* **EXERCISE AIM**
Would you transcribe the entries below word for word, omitting all images?

__________

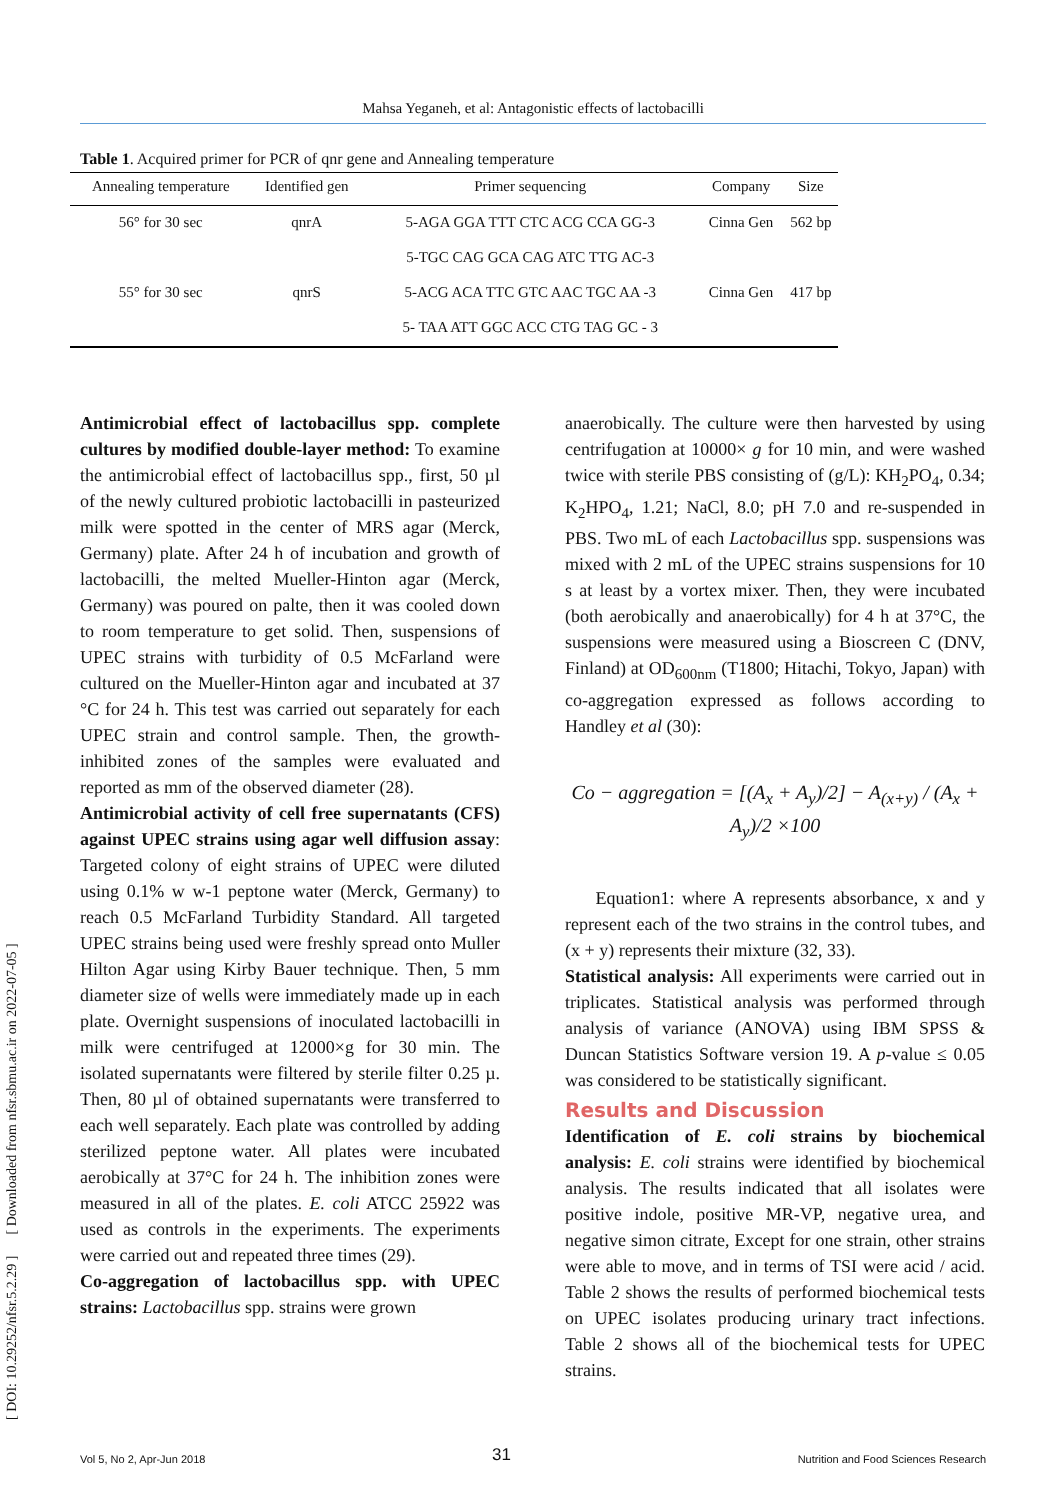Mahsa Yeganeh, et al: Antagonistic effects of lactobacilli
Table 1. Acquired primer for PCR of qnr gene and Annealing temperature
| Annealing temperature | Identified gen | Primer sequencing | Company | Size |
| --- | --- | --- | --- | --- |
| 56° for 30 sec | qnrA | 5-AGA GGA TTT CTC ACG CCA GG-3 | Cinna Gen | 562 bp |
| | | 5-TGC CAG GCA CAG ATC TTG AC-3 | | |
| 55° for 30 sec | qnrS | 5-ACG ACA TTC GTC AAC TGC AA -3 | Cinna Gen | 417 bp |
| | | 5- TAA ATT GGC ACC CTG TAG GC - 3 | | |
Antimicrobial effect of lactobacillus spp. complete cultures by modified double-layer method: To examine the antimicrobial effect of lactobacillus spp., first, 50 µl of the newly cultured probiotic lactobacilli in pasteurized milk were spotted in the center of MRS agar (Merck, Germany) plate. After 24 h of incubation and growth of lactobacilli, the melted Mueller-Hinton agar (Merck, Germany) was poured on palte, then it was cooled down to room temperature to get solid. Then, suspensions of UPEC strains with turbidity of 0.5 McFarland were cultured on the Mueller-Hinton agar and incubated at 37 °C for 24 h. This test was carried out separately for each UPEC strain and control sample. Then, the growth-inhibited zones of the samples were evaluated and reported as mm of the observed diameter (28).
Antimicrobial activity of cell free supernatants (CFS) against UPEC strains using agar well diffusion assay: Targeted colony of eight strains of UPEC were diluted using 0.1% w w-1 peptone water (Merck, Germany) to reach 0.5 McFarland Turbidity Standard. All targeted UPEC strains being used were freshly spread onto Muller Hilton Agar using Kirby Bauer technique. Then, 5 mm diameter size of wells were immediately made up in each plate. Overnight suspensions of inoculated lactobacilli in milk were centrifuged at 12000×g for 30 min. The isolated supernatants were filtered by sterile filter 0.25 µ. Then, 80 µl of obtained supernatants were transferred to each well separately. Each plate was controlled by adding sterilized peptone water. All plates were incubated aerobically at 37°C for 24 h. The inhibition zones were measured in all of the plates. E. coli ATCC 25922 was used as controls in the experiments. The experiments were carried out and repeated three times (29).
Co-aggregation of lactobacillus spp. with UPEC strains: Lactobacillus spp. strains were grown
anaerobically. The culture were then harvested by using centrifugation at 10000× g for 10 min, and were washed twice with sterile PBS consisting of (g/L): KH<sub>2</sub>PO<sub>4</sub>, 0.34; K<sub>2</sub>HPO<sub>4</sub>, 1.21; NaCl, 8.0; pH 7.0 and re-suspended in PBS. Two mL of each Lactobacillus spp. suspensions was mixed with 2 mL of the UPEC strains suspensions for 10 s at least by a vortex mixer. Then, they were incubated (both aerobically and anaerobically) for 4 h at 37°C, the suspensions were measured using a Bioscreen C (DNV, Finland) at OD<sub>600nm</sub> (T1800; Hitachi, Tokyo, Japan) with co-aggregation expressed as follows according to Handley et al (30):
Co − aggregation = [(A<sub>x</sub> + A<sub>y</sub>)/2] − A<sub>(x+y)</sub> / (A<sub>x</sub> + A<sub>y</sub>)/2 ×100
Equation1: where A represents absorbance, x and y represent each of the two strains in the control tubes, and (x + y) represents their mixture (32, 33).
Statistical analysis: All experiments were carried out in triplicates. Statistical analysis was performed through analysis of variance (ANOVA) using IBM SPSS & Duncan Statistics Software version 19. A p-value ≤ 0.05 was considered to be statistically significant.
Results and Discussion
Identification of E. coli strains by biochemical analysis: E. coli strains were identified by biochemical analysis. The results indicated that all isolates were positive indole, positive MR-VP, negative urea, and negative simon citrate, Except for one strain, other strains were able to move, and in terms of TSI were acid / acid. Table 2 shows the results of performed biochemical tests on UPEC isolates producing urinary tract infections. Table 2 shows all of the biochemical tests for UPEC strains.
[ DOI: 10.29252/nfsr.5.2.29 ] [ Downloaded from nfsr.sbmu.ac.ir on 2022-07-05 ]
Vol 5, No 2, Apr-Jun 2018 31 Nutrition and Food Sciences Research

__________

* **OUTPUT**
Mahsa Yeganeh, et al: Antagonistic effects of lactobacilli
Table 1. Acquired primer for PCR of qnr gene and Annealing temperature
| Annealing temperature | Identified gen | Primer sequencing | Company | Size |
| --- | --- | --- | --- | --- |
| 56° for 30 sec | qnrA | 5-AGA GGA TTT CTC ACG CCA GG-3 | Cinna Gen | 562 bp |
| | | 5-TGC CAG GCA CAG ATC TTG AC-3 | | |
| 55° for 30 sec | qnrS | 5-ACG ACA TTC GTC AAC TGC AA -3 | Cinna Gen | 417 bp |
| | | 5- TAA ATT GGC ACC CTG TAG GC - 3 | | |
Antimicrobial effect of lactobacillus spp. complete cultures by modified double-layer method: To examine the antimicrobial effect of lactobacillus spp., first, 50 µl of the newly cultured probiotic lactobacilli in pasteurized milk were spotted in the center of MRS agar (Merck, Germany) plate. After 24 h of incubation and growth of lactobacilli, the melted Mueller-Hinton agar (Merck, Germany) was poured on palte, then it was cooled down to room temperature to get solid. Then, suspensions of UPEC strains with turbidity of 0.5 McFarland were cultured on the Mueller-Hinton agar and incubated at 37 °C for 24 h. This test was carried out separately for each UPEC strain and control sample. Then, the growth-inhibited zones of the samples were evaluated and reported as mm of the observed diameter (28).
Antimicrobial activity of cell free supernatants (CFS) against UPEC strains using agar well diffusion assay: Targeted colony of eight strains of UPEC were diluted using 0.1% w w-1 peptone water (Merck, Germany) to reach 0.5 McFarland Turbidity Standard. All targeted UPEC strains being used were freshly spread onto Muller Hilton Agar using Kirby Bauer technique. Then, 5 mm diameter size of wells were immediately made up in each plate. Overnight suspensions of inoculated lactobacilli in milk were centrifuged at 12000×g for 30 min. The isolated supernatants were filtered by sterile filter 0.25 µ. Then, 80 µl of obtained supernatants were transferred to each well separately. Each plate was controlled by adding sterilized peptone water. All plates were incubated aerobically at 37°C for 24 h. The inhibition zones were measured in all of the plates. E. coli ATCC 25922 was used as controls in the experiments. The experiments were carried out and repeated three times (29).
Co-aggregation of lactobacillus spp. with UPEC strains: Lactobacillus spp. strains were grown
anaerobically. The culture were then harvested by using centrifugation at 10000× g for 10 min, and were washed twice with sterile PBS consisting of (g/L): KH<sub>2</sub>PO<sub>4</sub>, 0.34; K<sub>2</sub>HPO<sub>4</sub>, 1.21; NaCl, 8.0; pH 7.0 and re-suspended in PBS. Two mL of each Lactobacillus spp. suspensions was mixed with 2 mL of the UPEC strains suspensions for 10 s at least by a vortex mixer. Then, they were incubated (both aerobically and anaerobically) for 4 h at 37°C, the suspensions were measured using a Bioscreen C (DNV, Finland) at OD<sub>600nm</sub> (T1800; Hitachi, Tokyo, Japan) with co-aggregation expressed as follows according to Handley et al (30):
Co − aggregation = [(A<sub>x</sub> + A<sub>y</sub>)/2] − A<sub>(x+y)</sub> / (A<sub>x</sub> + A<sub>y</sub>)/2 ×100
Equation1: where A represents absorbance, x and y represent each of the two strains in the control tubes, and (x + y) represents their mixture (32, 33).
Statistical analysis: All experiments were carried out in triplicates. Statistical analysis was performed through analysis of variance (ANOVA) using IBM SPSS & Duncan Statistics Software version 19. A p-value ≤ 0.05 was considered to be statistically significant.
Results and Discussion
Identification of E. coli strains by biochemical analysis: E. coli strains were identified by biochemical analysis. The results indicated that all isolates were positive indole, positive MR-VP, negative urea, and negative simon citrate, Except for one strain, other strains were able to move, and in terms of TSI were acid / acid. Table 2 shows the results of performed biochemical tests on UPEC isolates producing urinary tract infections. Table 2 shows all of the biochemical tests for UPEC strains.
[ DOI: 10.29252/nfsr.5.2.29 ] [ Downloaded from nfsr.sbmu.ac.ir on 2022-07-05 ]
Vol 5, No 2, Apr-Jun 2018 31 Nutrition and Food Sciences Research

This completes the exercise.